Federal and state governments worldwide are mandating credit systems which will include an increased portion of renewable fuels within the products sold by fuel importers, refiners, and wholesalers in order to comply with these new regulations. Renewable Diesel generates required credits in state programs and renewable identification numbers (RINs) in the federal system.
Renewable diesel drastically reduces greenhouse gas emissions when compared to fossil fuels. It is also compatible with existing engines and infrastructure that is made from products that would otherwise be landfilled. These factors contribute to the increase in demand for Renewable Diesel globally.
What process is involved in Renewable Diesel Production?
The increase in demand for Renewable Diesel has driven refineries to adopt new technologies to accept renewable feedstock to produce Renewable Diesel. Since the process utilized in renewable diesel production shares some similarities with petroleum diesel, existing refineries are converted rather than constructing new plants to save time and reduce overall cost.
The conversion of existing refineries to enable renewable fuel production typically involves adding a Pre-Treatment Unit (PTU) and Renewable Diesel Unit (RDU).
The Pre-Treatment Unit generally involves degumming and bleaching steps to remove any impurities and condition the renewable feedstock.
The Renewable Diesel Unit is the center of Renewable Diesel production. It consists of hydrotreatment, isomerization and separation steps at high pressure and temperature conditions along with the use of various chemicals to produce Renewable Diesel.

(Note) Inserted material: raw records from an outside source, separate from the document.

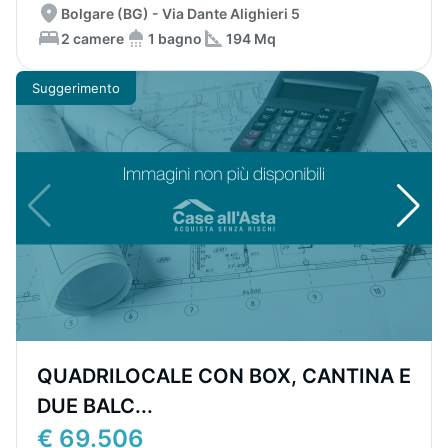
Bolgare (BG) - Via Dante Alighieri 5
2 camere
1 bagno
194 Mq
Suggerimento
QUADRILOCALE CON BOX, CANTINA E
DUE BALC...
€ 69.506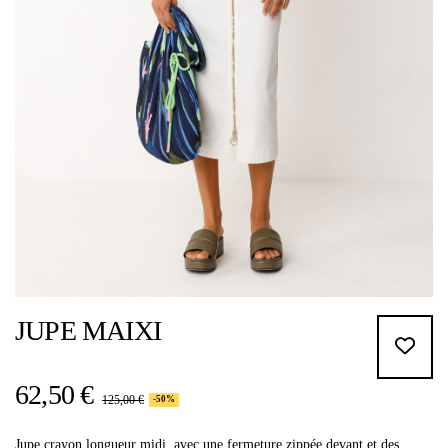
JUPE MAIXI
62,50 €
125,00 €
-50%
Jupe crayon longueur midi, avec une fermeture zippée devant et des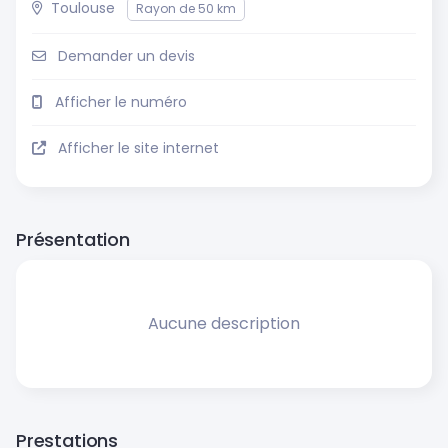
Toulouse
Rayon de 50 km
Demander un devis
Afficher le numéro
Afficher le site internet
Présentation
Aucune description
Prestations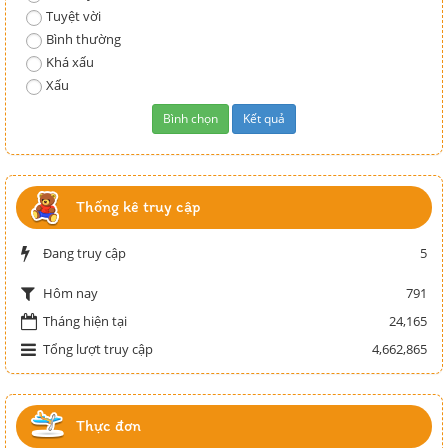
Tuyệt vời
Bình thường
Khá xấu
Xấu
Thống kê truy cập
Đang truy cập
5
791
Hôm nay
Tháng hiện tại
24,165
Tổng lượt truy cập
4,662,865
Thực đơn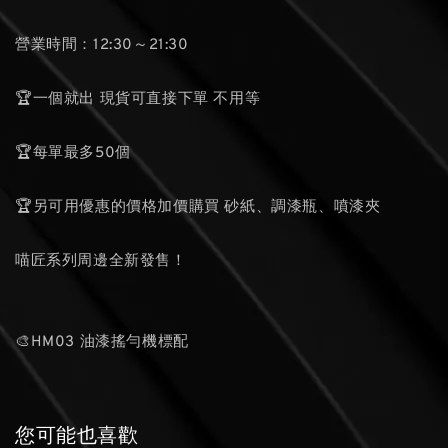
營業時間：12:30～21:30
🏆一個就出 現貨可直接下單 不用等
🏆每單最多50個
🏆另可用優惠的價格加價購買 砂紙、調漆瓶、噴漆夾
喵匠系列周邊全新發售！
🎨HM03 油漆搖勻機標配
您可能也喜歡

What are the main benefits of Renewable Diesel and how will it help in limiting dependency on imported fuels?
Unlike fossil fuels, which are exhaustible resources, Renewable Diesel along with other renewable fuels are derived from waste agricultural products such as used cooking oils, rendered animal fats, grease, vegetable oils, and wood waste. As these feedstocks are produced from sustainable sources where it can be used and grown again, it is considered as renewable feedstocks.
Additionally, since Renewable Diesel utilizes these renewable feedstocks that are produced domestically, it not only contributes to job creation which leads to economic development but it also alleviates reliance on imported fossil fuels that will ultimately reduce the risk of adverse impacts of supply disruptions.
Renewable Diesel also delivers over 50% reduction of greenhouse gasses as well as up to 80% lower life cycle emissions when compared to petroleum diesel. Furthermore, Renewable Diesel has a higher cetane number that not only prevents premature fuel combustion that can cause engine knocking, but it also burns clear which prolongs diesel particulate filter life in engines that ultimately reduce vehicle maintenance cost.
How can Milton Roy help with Renewable Diesel production?
Milton Roy is at the forefront of the technology used to produce Renewable Diesel. Collaborating closely with the refinery community, Milton Roy enables successful renewable fuel production through our deep product knowledge of precision metering.
Milton Roy is the preferred metering pump provider among refineries because of the company's innovative products meeting the strict API 675 standards, and featuring leak-proof designs with time-proven reliability. These pumps are mostly used to meter chemicals used in Renewable Diesel production, such as catalyst, acids, and demulsifiers.